Ma anche senza andare troppo in là, essere fedeli può voler dire semplicemente scegliere, quando possibile, il termine più vicino a quello usato dall’autore, senza voler impreziosire a tutti i costi un testo che magari ci sembra mediocre: ricordiamo sempre che il romanzo non è nostro. Va da sé che si deve evitare anche il rischio opposto, quello di impoverire il lessico o la sintassi per pigrizia o perché non siamo riusciti a trovare niente di meglio.

A questo proposito, qualsiasi traduttore sa che purtroppo a volte, a malincuore, bisogna rinunciare a qualcosa. Riferimenti culturali specifici, modi di dire, giochi di parole: spesso è impossibile trovare un’equivalenza nella nostra lingua, e bisogna arrangiarsi con una traduzione didascalica che spieghi in pochissime parole di cosa si sta parlando, oppure arrendersi alla famigerata nota a pie’ di pagina, terrore di quasi tutti gli editori.
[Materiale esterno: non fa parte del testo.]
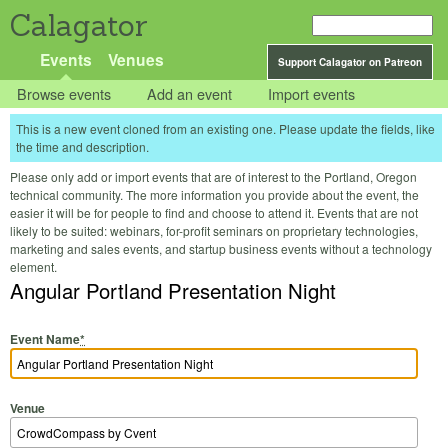
Calagator
Events
Venues
Support Calagator on Patreon
Browse events
Add an event
Import events
This is a new event cloned from an existing one. Please update the fields, like
the time and description.
Please only add or import events that are of interest to the Portland, Oregon
technical community. The more information you provide about the event, the
easier it will be for people to find and choose to attend it. Events that are not
likely to be suited: webinars, for-profit seminars on proprietary technologies,
marketing and sales events, and startup business events without a technology
element.
Angular Portland Presentation Night
Event Name
*
Venue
Queste soluzioni, però, soprattutto se vi ricorriamo spesso, appesantiscono molto il testo.

È molto noto il concetto delle traduzioni belle e infedeli, contrapposto, di conseguenza, a un concetto di fedeltà come ostacolo alla bellezza. È vero che non si può sempre avere tutto, ma la questione è molto più complicata. Nel caso di un romanzo in cui la scorrevolezza è più importante della correttezza filologica, potrebbe essere più fedele una traduzione che vada incontro al lettore senza presentargli una gran quantità di riferimenti a lui incomprensibili. In altri casi, però, è importante mantenere tali riferimenti e il lavoro del traduttore si trasforma in un vero e proprio veicolo culturale, che arricchisce il lessico e le conoscenze del lettore.
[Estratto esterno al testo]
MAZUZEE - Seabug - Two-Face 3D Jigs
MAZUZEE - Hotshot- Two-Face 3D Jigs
Esempio banale: se in una scena troviamo una persona adulta che mangia una merendina, potrebbe essere importante capire se la marca di quest’ultima richiama per qualche motivo l’infanzia del protagonista (basti pensare ai ricordi nostalgici che le vecchie pubblicità scatenano in molti di noi), e quindi è opportuno mantenerla così com’è o cercarne una equivalente conosciuta sia nel paese d’origine sia nel nostro, oppure se è un dolce qualsiasi e quindi si può anche sorvolare. Non c’è una ricetta precisa né una formula magica per capire com’è meglio agire: bisogna “semplicemente” riuscire a entrare nel testo, a farlo nostro, a comprendere che cosa voleva l’autore, che cosa riteneva importante comunicare e cosa invece è stato inserito senza rifletterci troppo.

Insomma, la fedeltà è un territorio spinoso. Bisogna sempre chiedersi a che cosa vogliamo essere fedeli, qual è lo scopo del testo, a che pubblico è rivolto, e regolarsi di conseguenza.

Credo di avere sbrodolato fin troppo, e forse sono anche andata fuori tema, quindi per stavolta mi fermo qui, ma la fedeltà in traduzione è un concetto affascinante che merita di essere sviluppato in futuro.